### Data for this task
Segment Open

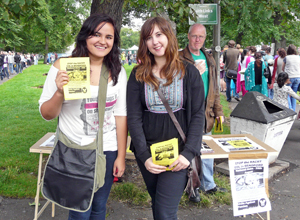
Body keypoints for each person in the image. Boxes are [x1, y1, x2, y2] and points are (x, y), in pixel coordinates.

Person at [39, 13, 127, 220]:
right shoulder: (63, 66)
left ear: (114, 42)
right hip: (74, 150)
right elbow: (47, 114)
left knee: (98, 207)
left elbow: (121, 115)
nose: (102, 41)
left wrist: (121, 156)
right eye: (96, 34)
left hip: (106, 152)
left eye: (109, 37)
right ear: (85, 36)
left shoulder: (117, 71)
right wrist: (60, 92)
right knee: (79, 210)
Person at [127, 17, 205, 219]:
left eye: (159, 34)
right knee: (158, 205)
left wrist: (188, 154)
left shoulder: (189, 73)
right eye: (148, 37)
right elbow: (133, 118)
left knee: (164, 212)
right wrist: (144, 156)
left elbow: (198, 115)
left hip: (178, 154)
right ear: (144, 43)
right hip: (148, 153)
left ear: (169, 36)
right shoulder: (137, 75)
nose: (155, 41)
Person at [179, 23, 226, 201]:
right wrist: (192, 74)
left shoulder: (209, 58)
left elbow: (214, 88)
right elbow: (174, 86)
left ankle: (209, 184)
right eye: (194, 36)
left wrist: (219, 111)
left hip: (206, 113)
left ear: (205, 38)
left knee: (206, 150)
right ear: (188, 36)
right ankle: (192, 186)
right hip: (187, 113)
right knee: (190, 151)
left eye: (201, 37)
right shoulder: (179, 58)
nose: (197, 40)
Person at [282, 44, 300, 111]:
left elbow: (282, 68)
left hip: (289, 77)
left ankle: (290, 109)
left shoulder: (286, 58)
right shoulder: (298, 57)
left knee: (288, 93)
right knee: (294, 94)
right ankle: (294, 110)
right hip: (297, 77)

Segment Closed

### Task item
Without the pictures, print all of the records exactly.

### Solution below
Body keypoints for each person in the image. Boxes are [x1, y1, x2, y2] and points are (x, y), in pixel coordinates.

Person at [39, 13, 127, 220]:
right shoulder: (63, 66)
left ear: (114, 42)
right hip: (74, 150)
right elbow: (47, 114)
left knee: (98, 207)
left elbow: (121, 115)
nose: (102, 41)
left wrist: (121, 156)
right eye: (96, 34)
left hip: (106, 152)
left eye: (109, 37)
right ear: (85, 36)
left shoulder: (117, 71)
right wrist: (60, 92)
right knee: (79, 210)
Person at [127, 17, 205, 219]:
left eye: (159, 34)
right knee: (158, 205)
left wrist: (188, 154)
left shoulder: (189, 73)
right eye: (148, 37)
right elbow: (133, 118)
left knee: (164, 212)
right wrist: (144, 156)
left elbow: (198, 115)
left hip: (178, 154)
right ear: (144, 43)
right hip: (148, 153)
left ear: (169, 36)
right shoulder: (137, 75)
nose: (155, 41)
Person at [179, 23, 226, 201]:
right wrist: (192, 74)
left shoulder: (209, 58)
left elbow: (214, 88)
right elbow: (174, 86)
left ankle: (209, 184)
right eye: (194, 36)
left wrist: (219, 111)
left hip: (206, 113)
left ear: (205, 38)
left knee: (206, 150)
right ear: (188, 36)
right ankle: (192, 186)
right hip: (187, 113)
right knee: (190, 151)
left eye: (201, 37)
right shoulder: (179, 58)
nose: (197, 40)
Person at [282, 44, 300, 111]:
left elbow: (282, 68)
left hip: (289, 77)
left ankle: (290, 109)
left shoulder: (286, 58)
right shoulder: (298, 57)
left knee: (288, 93)
right knee: (294, 94)
right ankle: (294, 110)
right hip: (297, 77)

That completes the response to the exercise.